What this task involves:
After locating the line with "How many metres" in the data that follows, return it and every later line exactly, up to and including the line with "Find the light".
- Opening Delimiter -
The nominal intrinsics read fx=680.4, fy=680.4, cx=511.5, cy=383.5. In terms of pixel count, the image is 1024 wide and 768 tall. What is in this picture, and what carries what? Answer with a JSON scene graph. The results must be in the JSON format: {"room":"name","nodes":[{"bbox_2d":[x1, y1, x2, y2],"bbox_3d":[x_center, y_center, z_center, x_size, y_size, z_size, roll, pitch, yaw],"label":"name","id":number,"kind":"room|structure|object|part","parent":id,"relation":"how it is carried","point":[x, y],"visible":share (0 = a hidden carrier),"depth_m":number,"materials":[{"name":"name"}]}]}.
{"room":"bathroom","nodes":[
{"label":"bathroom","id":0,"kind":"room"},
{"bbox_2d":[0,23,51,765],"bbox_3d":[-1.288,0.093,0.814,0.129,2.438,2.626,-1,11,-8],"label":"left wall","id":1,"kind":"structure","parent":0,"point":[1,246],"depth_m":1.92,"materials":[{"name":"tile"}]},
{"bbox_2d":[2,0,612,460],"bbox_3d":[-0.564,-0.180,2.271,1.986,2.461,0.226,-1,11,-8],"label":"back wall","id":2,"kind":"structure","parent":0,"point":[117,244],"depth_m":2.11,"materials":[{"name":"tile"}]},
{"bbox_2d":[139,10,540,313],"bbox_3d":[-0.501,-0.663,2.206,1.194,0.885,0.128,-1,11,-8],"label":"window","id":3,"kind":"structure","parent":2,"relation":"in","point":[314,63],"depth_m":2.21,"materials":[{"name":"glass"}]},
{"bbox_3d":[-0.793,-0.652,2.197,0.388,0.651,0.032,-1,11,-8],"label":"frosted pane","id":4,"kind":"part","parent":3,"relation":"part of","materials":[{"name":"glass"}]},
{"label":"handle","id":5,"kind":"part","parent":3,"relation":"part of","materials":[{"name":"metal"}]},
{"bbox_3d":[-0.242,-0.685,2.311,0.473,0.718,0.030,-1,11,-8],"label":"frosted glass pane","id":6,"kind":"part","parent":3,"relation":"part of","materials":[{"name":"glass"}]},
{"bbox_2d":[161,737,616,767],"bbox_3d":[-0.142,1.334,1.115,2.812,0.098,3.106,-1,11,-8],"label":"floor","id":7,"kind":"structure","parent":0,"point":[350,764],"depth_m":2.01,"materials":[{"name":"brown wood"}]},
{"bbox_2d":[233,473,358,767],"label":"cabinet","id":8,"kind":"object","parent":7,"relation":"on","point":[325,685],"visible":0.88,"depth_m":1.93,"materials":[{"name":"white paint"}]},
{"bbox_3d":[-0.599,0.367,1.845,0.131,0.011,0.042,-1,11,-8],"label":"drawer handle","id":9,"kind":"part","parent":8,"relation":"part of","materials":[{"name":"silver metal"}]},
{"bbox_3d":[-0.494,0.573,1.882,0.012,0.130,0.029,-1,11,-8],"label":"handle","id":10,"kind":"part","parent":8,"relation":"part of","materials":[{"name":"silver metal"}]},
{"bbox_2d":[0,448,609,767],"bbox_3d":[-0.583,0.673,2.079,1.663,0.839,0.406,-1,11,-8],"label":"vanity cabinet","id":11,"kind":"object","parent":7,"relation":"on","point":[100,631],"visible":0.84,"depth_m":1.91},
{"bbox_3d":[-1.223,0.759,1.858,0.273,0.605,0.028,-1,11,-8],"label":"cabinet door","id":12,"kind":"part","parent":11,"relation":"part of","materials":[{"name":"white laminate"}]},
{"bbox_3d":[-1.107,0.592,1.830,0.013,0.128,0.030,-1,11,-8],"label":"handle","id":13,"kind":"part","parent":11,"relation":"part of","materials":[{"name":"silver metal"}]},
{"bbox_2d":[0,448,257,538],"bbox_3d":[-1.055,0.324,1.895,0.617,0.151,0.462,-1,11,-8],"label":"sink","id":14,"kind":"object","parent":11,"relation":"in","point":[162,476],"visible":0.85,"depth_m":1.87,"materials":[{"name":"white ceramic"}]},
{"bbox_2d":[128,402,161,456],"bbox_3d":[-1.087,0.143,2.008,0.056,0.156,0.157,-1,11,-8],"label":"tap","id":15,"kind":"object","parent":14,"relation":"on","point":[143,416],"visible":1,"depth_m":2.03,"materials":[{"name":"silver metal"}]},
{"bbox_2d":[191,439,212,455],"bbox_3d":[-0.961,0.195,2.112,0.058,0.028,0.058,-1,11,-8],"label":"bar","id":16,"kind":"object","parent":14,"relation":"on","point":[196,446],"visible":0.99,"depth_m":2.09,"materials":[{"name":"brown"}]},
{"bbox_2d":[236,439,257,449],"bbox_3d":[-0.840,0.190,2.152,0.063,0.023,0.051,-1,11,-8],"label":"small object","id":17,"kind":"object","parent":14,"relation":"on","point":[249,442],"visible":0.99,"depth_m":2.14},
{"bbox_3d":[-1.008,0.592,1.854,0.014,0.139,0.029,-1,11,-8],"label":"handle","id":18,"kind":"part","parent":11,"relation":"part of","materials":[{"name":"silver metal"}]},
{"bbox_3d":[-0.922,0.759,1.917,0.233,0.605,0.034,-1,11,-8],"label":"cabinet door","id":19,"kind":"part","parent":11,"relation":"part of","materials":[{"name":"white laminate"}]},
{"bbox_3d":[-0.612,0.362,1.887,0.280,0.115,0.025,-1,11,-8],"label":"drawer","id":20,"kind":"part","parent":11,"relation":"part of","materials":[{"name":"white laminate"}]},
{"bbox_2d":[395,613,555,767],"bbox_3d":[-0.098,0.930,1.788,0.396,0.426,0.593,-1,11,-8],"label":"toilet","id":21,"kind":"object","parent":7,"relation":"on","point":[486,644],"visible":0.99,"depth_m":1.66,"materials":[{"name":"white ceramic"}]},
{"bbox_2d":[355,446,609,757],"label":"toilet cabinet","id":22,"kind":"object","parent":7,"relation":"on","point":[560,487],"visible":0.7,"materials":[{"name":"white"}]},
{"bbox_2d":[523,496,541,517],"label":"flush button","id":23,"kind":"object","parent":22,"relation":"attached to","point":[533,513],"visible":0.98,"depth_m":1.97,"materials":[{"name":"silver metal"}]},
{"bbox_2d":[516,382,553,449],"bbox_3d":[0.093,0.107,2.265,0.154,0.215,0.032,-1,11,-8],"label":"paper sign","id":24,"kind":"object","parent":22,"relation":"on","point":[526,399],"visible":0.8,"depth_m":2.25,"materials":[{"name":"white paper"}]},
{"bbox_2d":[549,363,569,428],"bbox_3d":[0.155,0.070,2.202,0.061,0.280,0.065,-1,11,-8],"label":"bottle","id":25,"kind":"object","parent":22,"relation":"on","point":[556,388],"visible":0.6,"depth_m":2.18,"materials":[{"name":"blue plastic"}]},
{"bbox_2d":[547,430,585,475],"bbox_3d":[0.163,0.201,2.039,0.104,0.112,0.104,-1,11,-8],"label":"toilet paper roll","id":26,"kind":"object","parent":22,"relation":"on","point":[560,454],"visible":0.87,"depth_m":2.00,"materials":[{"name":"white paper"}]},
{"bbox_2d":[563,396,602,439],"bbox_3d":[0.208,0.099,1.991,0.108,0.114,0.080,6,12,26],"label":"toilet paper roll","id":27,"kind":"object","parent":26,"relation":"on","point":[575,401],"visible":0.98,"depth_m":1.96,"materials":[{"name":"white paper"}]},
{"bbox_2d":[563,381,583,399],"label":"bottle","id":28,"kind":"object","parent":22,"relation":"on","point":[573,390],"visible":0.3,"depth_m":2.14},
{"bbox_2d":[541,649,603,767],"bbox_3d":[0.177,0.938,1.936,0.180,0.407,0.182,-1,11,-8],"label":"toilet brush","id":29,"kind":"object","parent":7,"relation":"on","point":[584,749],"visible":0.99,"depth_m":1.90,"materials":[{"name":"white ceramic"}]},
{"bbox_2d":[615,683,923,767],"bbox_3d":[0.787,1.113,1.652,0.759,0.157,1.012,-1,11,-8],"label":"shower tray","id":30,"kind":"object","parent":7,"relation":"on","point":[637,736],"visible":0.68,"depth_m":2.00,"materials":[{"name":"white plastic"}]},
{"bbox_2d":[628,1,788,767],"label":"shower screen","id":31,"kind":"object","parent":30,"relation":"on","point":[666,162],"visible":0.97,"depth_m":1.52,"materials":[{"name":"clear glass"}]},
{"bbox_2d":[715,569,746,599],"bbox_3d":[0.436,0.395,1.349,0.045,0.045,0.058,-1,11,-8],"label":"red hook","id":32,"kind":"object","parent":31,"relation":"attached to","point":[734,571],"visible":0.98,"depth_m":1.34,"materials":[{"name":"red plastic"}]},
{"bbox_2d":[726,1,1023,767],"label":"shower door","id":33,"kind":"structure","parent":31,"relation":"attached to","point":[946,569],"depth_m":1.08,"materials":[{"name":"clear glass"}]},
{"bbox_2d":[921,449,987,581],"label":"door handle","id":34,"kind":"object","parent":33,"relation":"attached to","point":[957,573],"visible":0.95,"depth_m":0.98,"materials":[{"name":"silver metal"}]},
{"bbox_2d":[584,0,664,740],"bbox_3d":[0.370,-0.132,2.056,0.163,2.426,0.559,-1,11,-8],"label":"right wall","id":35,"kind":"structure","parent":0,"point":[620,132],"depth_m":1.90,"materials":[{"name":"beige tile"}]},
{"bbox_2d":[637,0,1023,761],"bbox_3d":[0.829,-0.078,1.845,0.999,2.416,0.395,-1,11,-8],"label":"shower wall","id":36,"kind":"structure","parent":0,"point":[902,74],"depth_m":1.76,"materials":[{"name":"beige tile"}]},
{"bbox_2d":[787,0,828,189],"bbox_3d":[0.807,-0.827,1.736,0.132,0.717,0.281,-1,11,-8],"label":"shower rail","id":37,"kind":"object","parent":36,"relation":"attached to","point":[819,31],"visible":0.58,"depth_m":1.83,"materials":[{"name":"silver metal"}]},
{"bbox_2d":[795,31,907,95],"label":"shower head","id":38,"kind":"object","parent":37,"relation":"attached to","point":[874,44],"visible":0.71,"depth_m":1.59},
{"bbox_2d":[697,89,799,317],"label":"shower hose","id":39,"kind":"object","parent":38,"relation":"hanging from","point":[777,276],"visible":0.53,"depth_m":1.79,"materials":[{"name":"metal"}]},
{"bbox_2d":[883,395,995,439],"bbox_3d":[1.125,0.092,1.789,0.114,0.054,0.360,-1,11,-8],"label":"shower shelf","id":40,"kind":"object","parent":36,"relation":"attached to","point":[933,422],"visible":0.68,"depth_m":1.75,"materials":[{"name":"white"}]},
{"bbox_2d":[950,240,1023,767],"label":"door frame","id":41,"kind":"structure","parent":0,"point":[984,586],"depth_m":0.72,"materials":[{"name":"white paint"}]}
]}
- Closing Delimiter -
- Opening Delimiter -
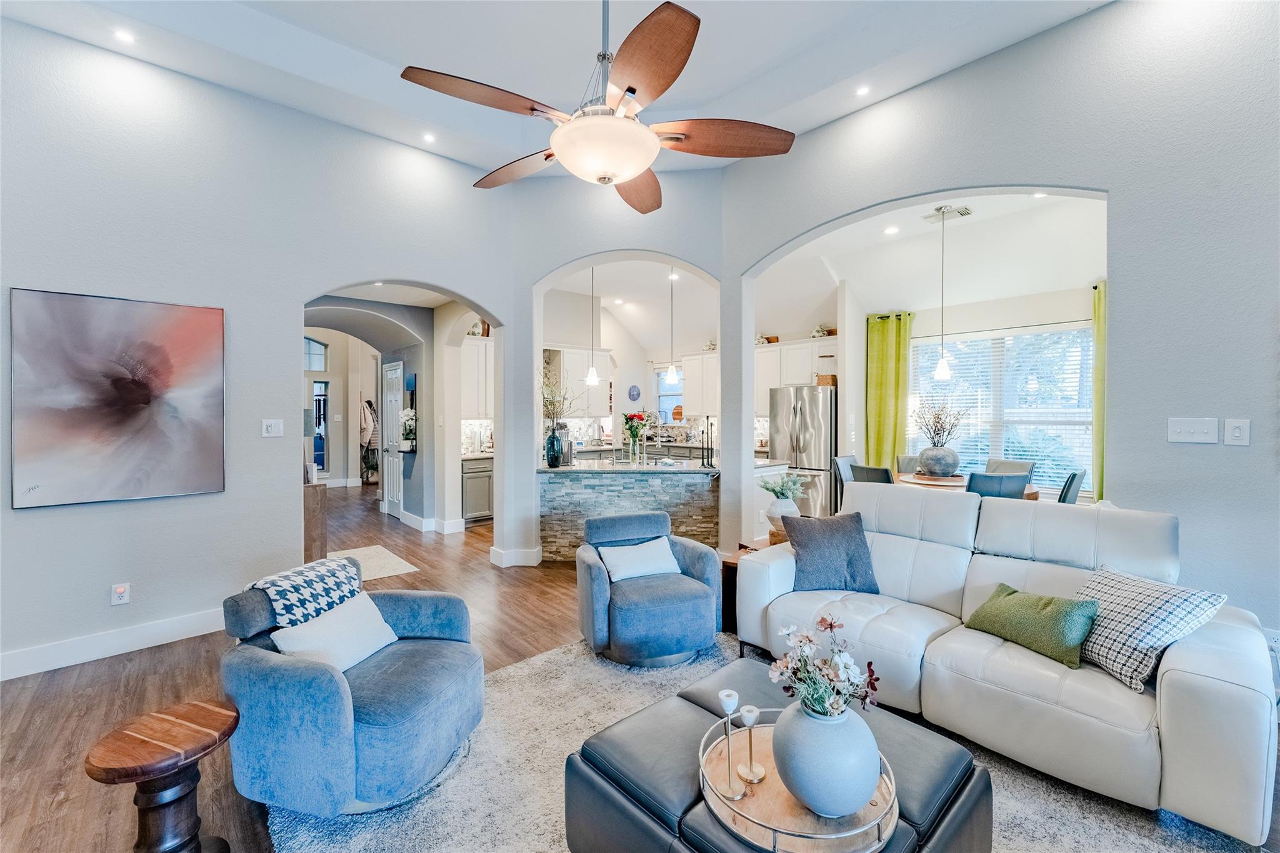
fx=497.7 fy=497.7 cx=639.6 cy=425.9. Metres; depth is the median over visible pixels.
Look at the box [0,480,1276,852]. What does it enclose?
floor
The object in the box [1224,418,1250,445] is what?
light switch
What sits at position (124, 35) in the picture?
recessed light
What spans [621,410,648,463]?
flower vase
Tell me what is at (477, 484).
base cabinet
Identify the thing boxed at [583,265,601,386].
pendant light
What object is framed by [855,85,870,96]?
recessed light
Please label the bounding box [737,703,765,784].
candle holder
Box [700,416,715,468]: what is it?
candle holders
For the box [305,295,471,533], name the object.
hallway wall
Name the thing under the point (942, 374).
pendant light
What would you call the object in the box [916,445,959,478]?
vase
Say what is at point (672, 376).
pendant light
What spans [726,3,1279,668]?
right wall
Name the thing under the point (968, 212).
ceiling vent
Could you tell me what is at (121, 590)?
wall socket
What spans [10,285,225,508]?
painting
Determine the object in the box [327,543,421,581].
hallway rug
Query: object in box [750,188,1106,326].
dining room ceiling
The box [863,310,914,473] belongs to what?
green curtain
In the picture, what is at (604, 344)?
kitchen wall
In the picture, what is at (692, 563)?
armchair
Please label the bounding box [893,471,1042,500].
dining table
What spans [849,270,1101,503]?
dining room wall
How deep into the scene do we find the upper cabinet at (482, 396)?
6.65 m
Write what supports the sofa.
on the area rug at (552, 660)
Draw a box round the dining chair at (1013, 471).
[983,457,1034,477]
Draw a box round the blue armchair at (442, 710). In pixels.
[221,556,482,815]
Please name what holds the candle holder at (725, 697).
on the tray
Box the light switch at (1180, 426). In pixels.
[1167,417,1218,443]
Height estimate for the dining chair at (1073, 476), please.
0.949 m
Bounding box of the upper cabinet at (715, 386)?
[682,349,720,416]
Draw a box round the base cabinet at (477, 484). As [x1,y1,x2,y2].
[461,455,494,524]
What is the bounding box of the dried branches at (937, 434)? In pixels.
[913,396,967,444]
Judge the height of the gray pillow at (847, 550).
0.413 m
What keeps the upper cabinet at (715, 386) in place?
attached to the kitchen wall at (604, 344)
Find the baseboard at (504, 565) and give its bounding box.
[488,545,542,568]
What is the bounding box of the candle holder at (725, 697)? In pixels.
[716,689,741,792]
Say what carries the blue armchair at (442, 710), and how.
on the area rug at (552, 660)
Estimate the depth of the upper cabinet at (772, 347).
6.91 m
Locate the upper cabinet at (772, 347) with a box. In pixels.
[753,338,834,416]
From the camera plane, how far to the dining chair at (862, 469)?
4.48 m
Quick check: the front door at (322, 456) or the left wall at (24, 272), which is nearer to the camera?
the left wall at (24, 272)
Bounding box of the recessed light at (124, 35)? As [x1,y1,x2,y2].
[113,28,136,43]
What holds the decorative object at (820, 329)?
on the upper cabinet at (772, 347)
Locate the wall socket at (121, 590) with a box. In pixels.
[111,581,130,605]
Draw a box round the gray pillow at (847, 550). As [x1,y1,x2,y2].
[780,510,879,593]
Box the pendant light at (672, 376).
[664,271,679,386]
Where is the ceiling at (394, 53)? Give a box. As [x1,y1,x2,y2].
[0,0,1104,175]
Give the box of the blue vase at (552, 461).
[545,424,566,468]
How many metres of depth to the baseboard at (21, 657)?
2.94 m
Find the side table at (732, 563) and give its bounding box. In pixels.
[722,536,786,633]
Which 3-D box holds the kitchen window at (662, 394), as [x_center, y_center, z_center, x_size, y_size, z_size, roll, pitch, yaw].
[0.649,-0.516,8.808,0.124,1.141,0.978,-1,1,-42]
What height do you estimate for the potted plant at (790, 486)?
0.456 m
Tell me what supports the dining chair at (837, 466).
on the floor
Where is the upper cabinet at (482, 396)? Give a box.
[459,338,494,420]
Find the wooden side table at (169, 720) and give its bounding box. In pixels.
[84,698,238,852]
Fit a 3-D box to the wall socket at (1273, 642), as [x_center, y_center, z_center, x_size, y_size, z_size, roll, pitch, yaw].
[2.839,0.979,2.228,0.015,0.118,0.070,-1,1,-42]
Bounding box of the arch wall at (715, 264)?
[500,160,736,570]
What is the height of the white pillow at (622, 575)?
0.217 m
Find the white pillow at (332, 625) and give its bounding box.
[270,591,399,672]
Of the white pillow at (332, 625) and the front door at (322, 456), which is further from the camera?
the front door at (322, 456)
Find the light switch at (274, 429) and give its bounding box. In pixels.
- Closing Delimiter -
Answer area:
How many metres of depth to the baseboard at (21, 657)?
2.94 m
Find the side table at (732, 563) and give its bounding box. In pixels.
[722,536,786,633]
Which 3-D box holds the kitchen window at (662, 394), as [x_center, y_center, z_center, x_size, y_size, z_size, roll, pitch, yaw].
[0.649,-0.516,8.808,0.124,1.141,0.978,-1,1,-42]
What height do you estimate for the potted plant at (790, 486)?
0.456 m
Tell me what supports the dining chair at (837, 466).
on the floor
Where is the upper cabinet at (482, 396)? Give a box.
[459,338,494,420]
Find the wooden side table at (169, 720) and give its bounding box. In pixels.
[84,698,238,852]
Fit a 3-D box to the wall socket at (1273, 642), as [x_center, y_center, z_center, x_size, y_size, z_size, roll, pitch, yaw].
[2.839,0.979,2.228,0.015,0.118,0.070,-1,1,-42]
Bounding box of the arch wall at (715, 264)?
[500,160,736,570]
What is the height of the white pillow at (622, 575)?
0.217 m
Find the white pillow at (332, 625) and give its bounding box.
[270,591,399,672]
Of the white pillow at (332, 625) and the front door at (322, 456), which is further from the camera?
the front door at (322, 456)
Find the light switch at (274, 429) and give its bounding box. In pixels.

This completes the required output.